L‘un des objectifs principaux du projet était d’améliorer les méthodes d’identification de ces souches bactériennes productrices de toxines. « Pour les staphylocoques, les critères et les méthodes d’identification sont déjà bien définis car cette bactérie est incluse dans le règlement européen sur les critères microbiologiques applicables aux denrées alimentaires, explique Jacques-Antoine Hennekinne, chef de l’unité SBCL et co-coordinateur du projet. En revanche ce n’est pas le cas pour Bacillus et pour Clostridium. Nous voulions donc combler ce manque en proposant une méthode d’identification rapide et fiable. »

Les scientifiques ont choisi de travailler sur la technique d’identification MALDI-TOF (Matrix Assisted Laser Desorption Ionization - Time of Flight). « Cette méthode est extrêmement rapide car elle produit un résultat en 80 secondes, explique le scientifique. Il y a aussi beaucoup moins de déchets qu’avec l’identification par la méthode microbiologique conventionnelle ou la biologie moléculaire : elle nécessite notamment moins de milieux de culture ou de plastique jetable. » 

Reconnaître les bactéries grâce à la masse de leurs protéines

La technique MALDI-TOF consiste à bombarder une colonie de bactéries avec un rayon laser.
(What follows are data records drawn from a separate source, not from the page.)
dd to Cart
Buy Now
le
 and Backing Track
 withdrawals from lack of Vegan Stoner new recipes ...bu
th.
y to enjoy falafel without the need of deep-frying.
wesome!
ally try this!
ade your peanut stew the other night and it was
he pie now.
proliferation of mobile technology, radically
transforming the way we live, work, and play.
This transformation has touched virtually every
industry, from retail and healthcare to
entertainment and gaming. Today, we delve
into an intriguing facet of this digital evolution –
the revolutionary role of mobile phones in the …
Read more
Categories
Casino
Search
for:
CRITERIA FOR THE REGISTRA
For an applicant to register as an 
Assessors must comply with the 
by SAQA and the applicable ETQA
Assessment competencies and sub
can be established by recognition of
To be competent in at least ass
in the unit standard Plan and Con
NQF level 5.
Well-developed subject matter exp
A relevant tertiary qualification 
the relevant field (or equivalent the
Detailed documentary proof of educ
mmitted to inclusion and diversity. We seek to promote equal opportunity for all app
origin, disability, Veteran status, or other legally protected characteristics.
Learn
Les protéines à la surface de la bactérie vont se détacher et « voler » jusqu’à un détecteur. Plus les protéines sont légères, plus elles volent rapidement et loin. On obtient ainsi une signature propre à la bactérie. « Les protéines à la surface des bactéries sont différentes selon les souches et les conditions de culture, explique Jacques-Antoine Hennekinne. Pour identifier la bactérie, il faut comparer sa signature avec les profils présents dans une base de données appelée spectrothèque. Il est donc important que cette base de données soit parfaitement représentative de l’espèce ciblée. »
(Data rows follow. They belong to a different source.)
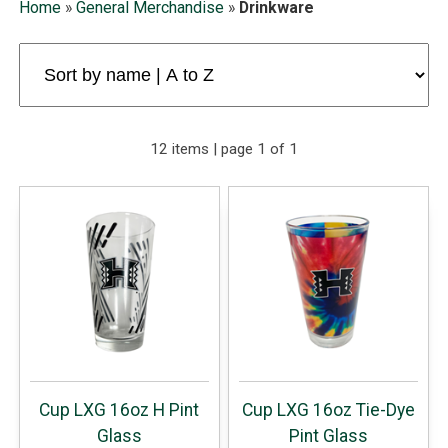
Home
»
General Merchandise
»
Drinkware
12 items | page 1 of 1
Cup LXG 16oz H Pint
Cup LXG 16oz Tie-Dye
Glass
Pint Glass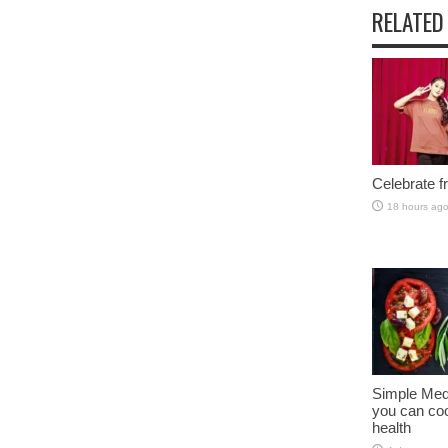
RELATED
Celebrate fr
18 hours ag
Simple Med
you can coo
health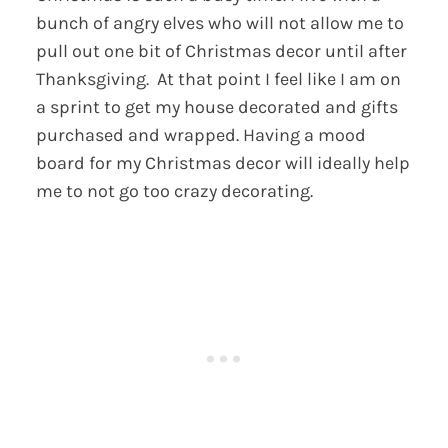
bunch of angry elves who will not allow me to
pull out one bit of Christmas decor until after
Thanksgiving. At that point I feel like I am on
a sprint to get my house decorated and gifts
purchased and wrapped. Having a mood
board for my Christmas decor will ideally help
me to not go too crazy decorating.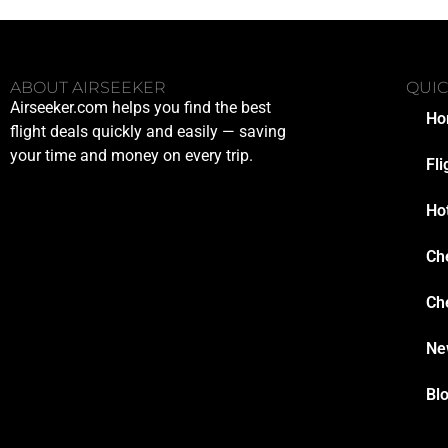
ABOUT AIRSEEKER
QUIC
Airseeker.com helps you find the best
Ho
flight deals quickly and easily — saving
your time and money on every trip.
Fli
Ho
Ch
Ch
Ne
Bl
Une spectrothèque adaptée aux bactéries isolées d’aliments, d’animaux ou dans l’environnement

La technique MALDI-TOF a d’abord été utilisée dans les hôpitaux compte tenu de sa rapidité. De ce fait, la plupart des souches répertoriées dans les spectrothèques fournies par les fabricants de ce type d’instrument sont des souches retrouvées dans le milieu hospitalier. Ces bases de données sont moins adaptées pour les souches isolées d’aliments, chez les animaux ou dans l’environnement. Le cœur du projet TOX-Detect a donc été d’enrichir ces spectrothèques. Après avoir constitué leurs propres bases de données pour chaque bactérie à l’aide de souches de référence, les scientifiques les ont testées sur une centaine de souches provenant d’aliments, de l’environnement et de personnes malades : « Nous avons pu obtenir de meilleurs résultats qu’avec les bases de données fournies par le fabricant. C’est particulièrement flagrant pour Bacillus : en se basant sur la spectrothèque du fabricant, nous arrivions à identifier 50 % des souches testées. Avec celle que nous avons constituée, le taux d’identification est supérieur à 90 %. »

Les essais ont été reproduits dans plusieurs laboratoires à travers l’Europe pour vérifier que la méthode était transférable. En effet, le milieu de culture et la méthode de prélèvement modifiant les protéines à la surface des bactéries, il était important de s’assurer que tous les laboratoires d’analyse suivent le même protocole standardisé. Il sera ainsi possible d’identifier rapidement une souche présente dans un atelier de transformation des aliments, afin de savoir par exemple si elle est résistante à certains produits de désinfection ou si elle représente un risque pour les consommateurs.